= ENTRIES SHOWN =
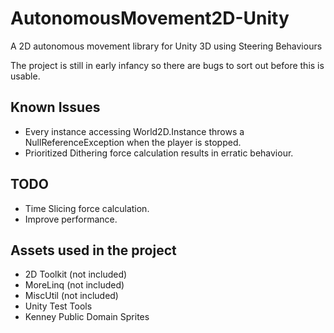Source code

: # AutonomousMovement2D-Unity
A 2D autonomous movement library for Unity 3D using Steering Behaviours

The project is still in early infancy so there are bugs to sort out before this is usable.

## Known Issues

- Every instance accessing World2D.Instance throws a NullReferenceException when the player is
  stopped.  
- Prioritized Dithering force calculation results in erratic behaviour.

## TODO

- Time Slicing force calculation.
- Improve performance.

## Assets used in the project

- 2D Toolkit (not included)
- MoreLinq (not included)
- MiscUtil (not included)
- Unity Test Tools
- Kenney Public Domain Sprites
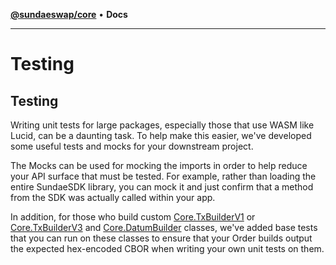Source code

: [**@sundaeswap/core**](../README.md) • **Docs**

***

# Testing

## Testing
Writing unit tests for large packages, especially those that use WASM like Lucid, can be a daunting
task. To help make this easier, we've developed some useful tests and mocks for your downstream project.

The Mocks can be used for mocking the imports in order to help reduce your API surface that must be tested.
For example, rather than loading the entire SundaeSDK library, you can mock it and just confirm that a method
from the SDK was actually called within your app.

In addition, for those who build custom [Core.TxBuilderV1](../Core/classes/TxBuilderV1.md) or [Core.TxBuilderV3](../Core/classes/TxBuilderV3.md) and [Core.DatumBuilder](../Core/classes/DatumBuilder.md) classes, we've added
base tests that you can run on these classes to ensure that your Order builds output the expected
hex-encoded CBOR when writing your own unit tests on them.
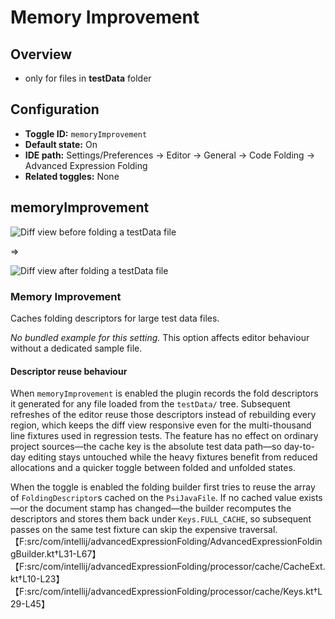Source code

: # Memory Improvement

## Overview

* only for files in **testData** folder

## Configuration

- **Toggle ID:** `memoryImprovement`
- **Default state:** On
- **IDE path:** Settings/Preferences → Editor → General → Code Folding → Advanced Expression Folding
- **Related toggles:** None

## memoryImprovement


![Diff view before folding a testData file](https://github.com/AntoniRokitnicki/AdvancedExpressionFolding/assets/3055326/89ccca5b-92ce-47ad-b051-7eabb39f94c2)

=>

![Diff view after folding a testData file](https://github.com/AntoniRokitnicki/AdvancedExpressionFolding/assets/3055326/440c30a8-1088-4e6a-bf25-bde6627aa7af)


### Memory Improvement
Caches folding descriptors for large test data files.

_No bundled example for this setting._
This option affects editor behaviour without a dedicated sample file.


#### Descriptor reuse behaviour

When `memoryImprovement` is enabled the plugin records the fold descriptors it generated for any file loaded from the `testData/` tree. Subsequent refreshes of the editor reuse those descriptors instead of rebuilding every region, which keeps the diff view responsive even for the multi-thousand line fixtures used in regression tests. The feature has no effect on ordinary project sources—the cache key is the absolute test data path—so day-to-day editing stays untouched while the heavy fixtures benefit from reduced allocations and a quicker toggle between folded and unfolded states.

When the toggle is enabled the folding builder first tries to reuse the array of `FoldingDescriptor`s cached on the `PsiJavaFile`. If no cached value exists—or the document stamp has changed—the builder recomputes the descriptors and stores them back under `Keys.FULL_CACHE`, so subsequent passes on the same test fixture can skip the expensive traversal.【F:src/com/intellij/advancedExpressionFolding/AdvancedExpressionFoldingBuilder.kt†L31-L67】【F:src/com/intellij/advancedExpressionFolding/processor/cache/CacheExt.kt†L10-L23】【F:src/com/intellij/advancedExpressionFolding/processor/cache/Keys.kt†L29-L45】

= EXERCISE =
The entries above should be written out in full, and any picture in them left out.

= FINAL ANSWER =
Source code

: # AutonomousMovement2D-Unity
A 2D autonomous movement library for Unity 3D using Steering Behaviours

The project is still in early infancy so there are bugs to sort out before this is usable.

## Known Issues

- Every instance accessing World2D.Instance throws a NullReferenceException when the player is
  stopped.  
- Prioritized Dithering force calculation results in erratic behaviour.

## TODO

- Time Slicing force calculation.
- Improve performance.

## Assets used in the project

- 2D Toolkit (not included)
- MoreLinq (not included)
- MiscUtil (not included)
- Unity Test Tools
- Kenney Public Domain Sprites
Source code

: [**@sundaeswap/core**](../README.md) • **Docs**

***

# Testing

## Testing
Writing unit tests for large packages, especially those that use WASM like Lucid, can be a daunting
task. To help make this easier, we've developed some useful tests and mocks for your downstream project.

The Mocks can be used for mocking the imports in order to help reduce your API surface that must be tested.
For example, rather than loading the entire SundaeSDK library, you can mock it and just confirm that a method
from the SDK was actually called within your app.

In addition, for those who build custom [Core.TxBuilderV1](../Core/classes/TxBuilderV1.md) or [Core.TxBuilderV3](../Core/classes/TxBuilderV3.md) and [Core.DatumBuilder](../Core/classes/DatumBuilder.md) classes, we've added
base tests that you can run on these classes to ensure that your Order builds output the expected
hex-encoded CBOR when writing your own unit tests on them.
Source code

: # Memory Improvement

## Overview

* only for files in **testData** folder

## Configuration

- **Toggle ID:** `memoryImprovement`
- **Default state:** On
- **IDE path:** Settings/Preferences → Editor → General → Code Folding → Advanced Expression Folding
- **Related toggles:** None

## memoryImprovement


![Diff view before folding a testData file](https://github.com/AntoniRokitnicki/AdvancedExpressionFolding/assets/3055326/89ccca5b-92ce-47ad-b051-7eabb39f94c2)

=>

![Diff view after folding a testData file](https://github.com/AntoniRokitnicki/AdvancedExpressionFolding/assets/3055326/440c30a8-1088-4e6a-bf25-bde6627aa7af)


### Memory Improvement
Caches folding descriptors for large test data files.

_No bundled example for this setting._
This option affects editor behaviour without a dedicated sample file.


#### Descriptor reuse behaviour

When `memoryImprovement` is enabled the plugin records the fold descriptors it generated for any file loaded from the `testData/` tree. Subsequent refreshes of the editor reuse those descriptors instead of rebuilding every region, which keeps the diff view responsive even for the multi-thousand line fixtures used in regression tests. The feature has no effect on ordinary project sources—the cache key is the absolute test data path—so day-to-day editing stays untouched while the heavy fixtures benefit from reduced allocations and a quicker toggle between folded and unfolded states.

When the toggle is enabled the folding builder first tries to reuse the array of `FoldingDescriptor`s cached on the `PsiJavaFile`. If no cached value exists—or the document stamp has changed—the builder recomputes the descriptors and stores them back under `Keys.FULL_CACHE`, so subsequent passes on the same test fixture can skip the expensive traversal.【F:src/com/intellij/advancedExpressionFolding/AdvancedExpressionFoldingBuilder.kt†L31-L67】【F:src/com/intellij/advancedExpressionFolding/processor/cache/CacheExt.kt†L10-L23】【F:src/com/intellij/advancedExpressionFolding/processor/cache/Keys.kt†L29-L45】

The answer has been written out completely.